There are many misconceptions about what may happen during a breach and whether or not the world will get your data after a breach occurs.  To begin, there are many types of breaches that can occur and not ALL of them would lead to your data being stolen.  Some breaches are simply nuisance breaches which cause disruption to your organization and others could be as serious as a wide scale ransomware attack where all your data is collected and sold.  There are some factors which could help you determine the extent of a breach as well as how you can minimize the damage done to your organization.

To begin, just because you’ve been breached doesn’t mean your data has been exfiltrated from your systems.  You need to determine what has transpired during the breach.  If you have logging and monitoring (24/7/365) of your firewall and other edge devices in place, you will be able to see what the threat actor(s) have done.  Without this information, you can only assume that they’ve taken copies of everything!  If you do have log monitoring in place, a forensic analysis can determine what was done, when it started, how it started and how much, if any, data was exfiltrated.

The tool and team that you are using for monitoring should trigger an alert if nefarious behavior is detected.  This can help to isolate the issue and stop the threat actors before they are able to steal your data.  This would reduce the impact of the incident on your organization.

Keep in mind that even if your data is stolen, it doesn’t typically land on the Dark Web immediately after it’s been harvested…it may show up weeks, months or even years later!

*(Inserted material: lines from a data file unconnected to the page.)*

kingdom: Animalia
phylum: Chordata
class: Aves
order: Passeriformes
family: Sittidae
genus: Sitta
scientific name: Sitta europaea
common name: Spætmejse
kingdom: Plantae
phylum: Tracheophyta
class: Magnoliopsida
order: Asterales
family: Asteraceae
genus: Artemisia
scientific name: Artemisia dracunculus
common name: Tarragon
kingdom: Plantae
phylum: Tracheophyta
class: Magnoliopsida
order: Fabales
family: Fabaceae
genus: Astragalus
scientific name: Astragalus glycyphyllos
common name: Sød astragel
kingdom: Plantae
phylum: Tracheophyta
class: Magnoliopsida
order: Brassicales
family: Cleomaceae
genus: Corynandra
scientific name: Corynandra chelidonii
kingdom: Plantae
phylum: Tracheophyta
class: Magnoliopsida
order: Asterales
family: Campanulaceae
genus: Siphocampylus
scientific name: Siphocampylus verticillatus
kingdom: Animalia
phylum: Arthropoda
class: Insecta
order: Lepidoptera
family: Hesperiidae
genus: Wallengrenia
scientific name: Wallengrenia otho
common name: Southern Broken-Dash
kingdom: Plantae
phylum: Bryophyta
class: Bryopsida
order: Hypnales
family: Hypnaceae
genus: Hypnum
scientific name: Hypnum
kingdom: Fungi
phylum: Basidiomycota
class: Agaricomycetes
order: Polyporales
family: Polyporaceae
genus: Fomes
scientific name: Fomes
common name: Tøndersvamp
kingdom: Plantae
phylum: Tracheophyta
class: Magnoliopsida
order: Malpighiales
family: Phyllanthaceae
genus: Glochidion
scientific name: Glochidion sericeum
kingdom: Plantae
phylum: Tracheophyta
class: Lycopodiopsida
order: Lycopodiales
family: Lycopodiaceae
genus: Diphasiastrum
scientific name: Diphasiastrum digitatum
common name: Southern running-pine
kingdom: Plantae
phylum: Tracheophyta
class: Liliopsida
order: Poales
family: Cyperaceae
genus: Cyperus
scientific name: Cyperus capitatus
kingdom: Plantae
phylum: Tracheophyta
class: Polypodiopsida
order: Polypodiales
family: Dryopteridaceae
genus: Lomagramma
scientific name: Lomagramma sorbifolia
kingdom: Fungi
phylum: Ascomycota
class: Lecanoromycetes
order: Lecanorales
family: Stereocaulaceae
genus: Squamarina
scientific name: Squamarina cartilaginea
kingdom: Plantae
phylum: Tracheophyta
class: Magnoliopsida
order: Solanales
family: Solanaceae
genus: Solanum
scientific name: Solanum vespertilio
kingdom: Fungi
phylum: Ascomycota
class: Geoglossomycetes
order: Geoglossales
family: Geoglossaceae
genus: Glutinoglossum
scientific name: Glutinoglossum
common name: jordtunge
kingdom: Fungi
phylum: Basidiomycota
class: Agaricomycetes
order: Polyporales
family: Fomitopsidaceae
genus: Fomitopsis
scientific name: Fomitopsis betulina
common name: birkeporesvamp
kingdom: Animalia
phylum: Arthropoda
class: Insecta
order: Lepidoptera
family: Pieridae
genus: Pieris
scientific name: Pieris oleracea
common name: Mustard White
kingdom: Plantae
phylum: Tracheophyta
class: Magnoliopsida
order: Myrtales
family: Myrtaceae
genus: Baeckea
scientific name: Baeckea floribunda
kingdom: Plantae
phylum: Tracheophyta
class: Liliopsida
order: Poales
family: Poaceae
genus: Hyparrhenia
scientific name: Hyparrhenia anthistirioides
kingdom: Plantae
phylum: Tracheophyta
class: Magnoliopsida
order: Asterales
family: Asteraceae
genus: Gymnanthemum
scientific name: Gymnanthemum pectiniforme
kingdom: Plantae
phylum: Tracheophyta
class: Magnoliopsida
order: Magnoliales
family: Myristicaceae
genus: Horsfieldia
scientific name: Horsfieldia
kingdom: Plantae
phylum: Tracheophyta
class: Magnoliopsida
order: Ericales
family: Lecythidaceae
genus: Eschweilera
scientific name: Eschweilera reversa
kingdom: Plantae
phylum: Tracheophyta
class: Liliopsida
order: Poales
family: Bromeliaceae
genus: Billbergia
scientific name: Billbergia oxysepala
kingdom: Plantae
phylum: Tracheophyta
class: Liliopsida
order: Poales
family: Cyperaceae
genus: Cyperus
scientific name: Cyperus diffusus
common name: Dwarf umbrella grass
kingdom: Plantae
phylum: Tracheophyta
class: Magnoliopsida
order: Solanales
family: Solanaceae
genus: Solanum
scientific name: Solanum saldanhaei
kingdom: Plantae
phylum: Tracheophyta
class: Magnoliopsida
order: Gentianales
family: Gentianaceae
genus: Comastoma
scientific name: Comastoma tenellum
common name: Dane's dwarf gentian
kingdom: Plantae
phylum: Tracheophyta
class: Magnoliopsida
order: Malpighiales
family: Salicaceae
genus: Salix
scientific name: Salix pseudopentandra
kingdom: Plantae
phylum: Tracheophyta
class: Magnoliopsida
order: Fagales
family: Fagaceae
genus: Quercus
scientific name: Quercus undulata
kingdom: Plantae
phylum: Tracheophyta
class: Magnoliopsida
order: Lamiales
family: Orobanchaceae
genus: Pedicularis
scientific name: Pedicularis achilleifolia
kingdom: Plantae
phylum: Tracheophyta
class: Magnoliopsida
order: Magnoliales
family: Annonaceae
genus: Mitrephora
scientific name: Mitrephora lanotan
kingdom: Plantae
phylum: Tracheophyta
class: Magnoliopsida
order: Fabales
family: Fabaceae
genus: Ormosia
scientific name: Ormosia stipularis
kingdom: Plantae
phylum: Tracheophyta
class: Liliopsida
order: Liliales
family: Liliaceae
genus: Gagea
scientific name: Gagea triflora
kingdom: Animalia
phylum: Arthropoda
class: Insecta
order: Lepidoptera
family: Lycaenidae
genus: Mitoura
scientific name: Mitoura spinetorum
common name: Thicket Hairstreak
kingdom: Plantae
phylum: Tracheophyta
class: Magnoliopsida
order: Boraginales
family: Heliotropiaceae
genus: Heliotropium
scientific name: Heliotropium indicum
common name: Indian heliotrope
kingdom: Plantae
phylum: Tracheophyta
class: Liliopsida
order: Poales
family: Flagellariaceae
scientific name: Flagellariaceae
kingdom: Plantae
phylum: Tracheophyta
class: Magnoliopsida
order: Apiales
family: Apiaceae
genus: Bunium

While the best defense is a good offense by deploying a comprehensive defense in depth strategy to protecting your organization and its data, you can also proactively setup monitoring of the Dark Web to see if any data from your organization appears out there for sale.  Dark Web monitoring will watch for new data being sold which contains your organization’s domain name (  Bear in mind that you can have organizational data for sale on the Dark Web even if you have not personally been breached.  Often a breach of a website such as Staples or LinkedIn can yield user names and passwords which contain your domain name.  If your employees have used passwords for those sites which are the same or similar to their domain login credentials, your organization can be at risk of a breach from that data being sold as well.  If you do find any of your information on the dark web, best practice is to change all the passwords similar to the one that has been stolen in any sites, applications or services that use it.